[START Source material]

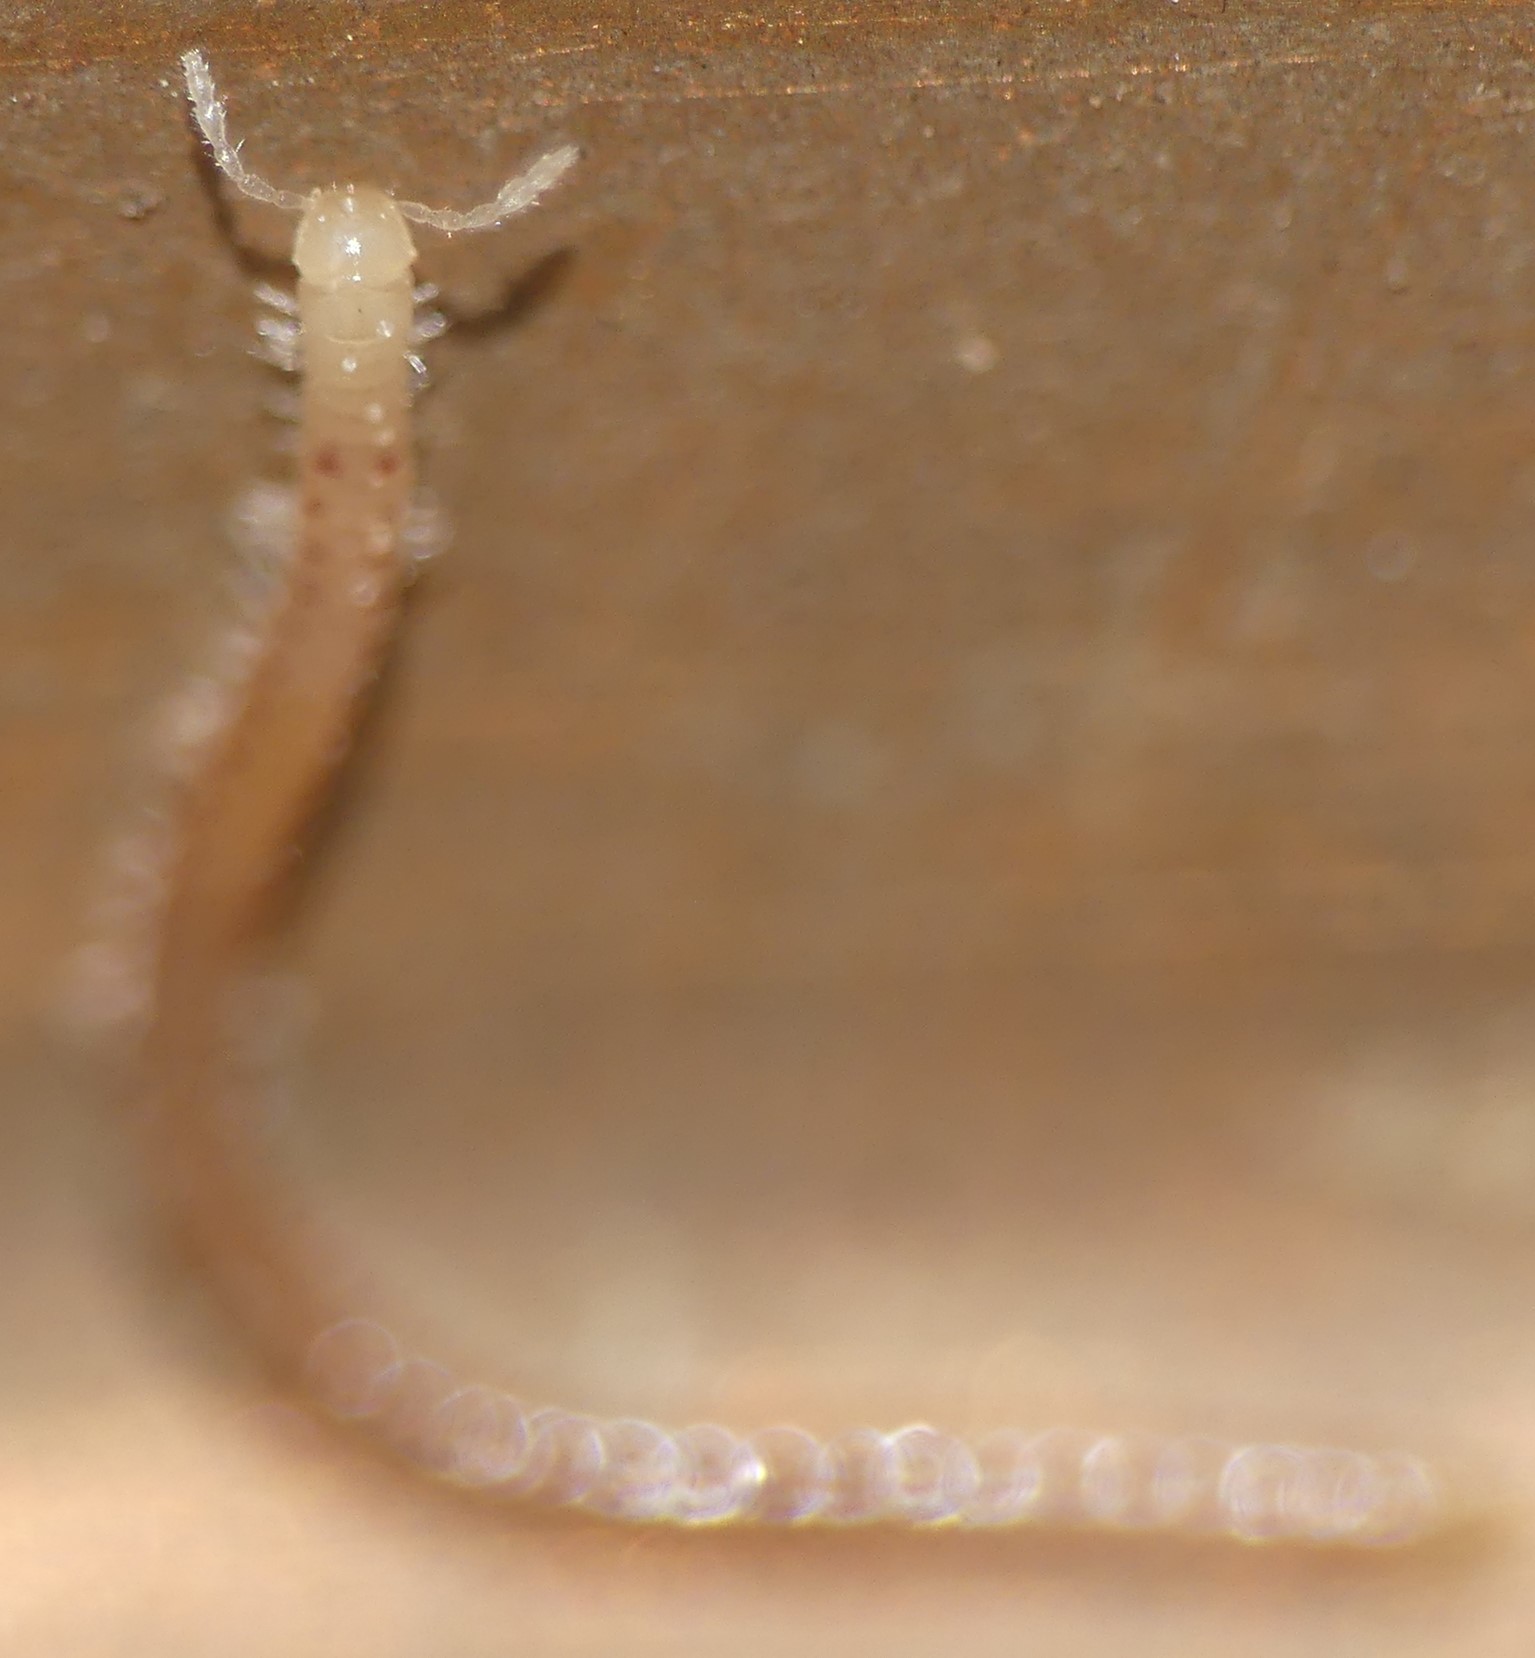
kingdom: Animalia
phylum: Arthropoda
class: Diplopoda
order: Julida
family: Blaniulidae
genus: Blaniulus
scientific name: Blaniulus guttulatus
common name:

[END Source material]

# [Exercise instructions]
Please retype the lines above word for word, leaving out the pictures.

# [Answer to this problem]
kingdom: Animalia
phylum: Arthropoda
class: Diplopoda
order: Julida
family: Blaniulidae
genus: Blaniulus
scientific name: Blaniulus guttulatus
common name:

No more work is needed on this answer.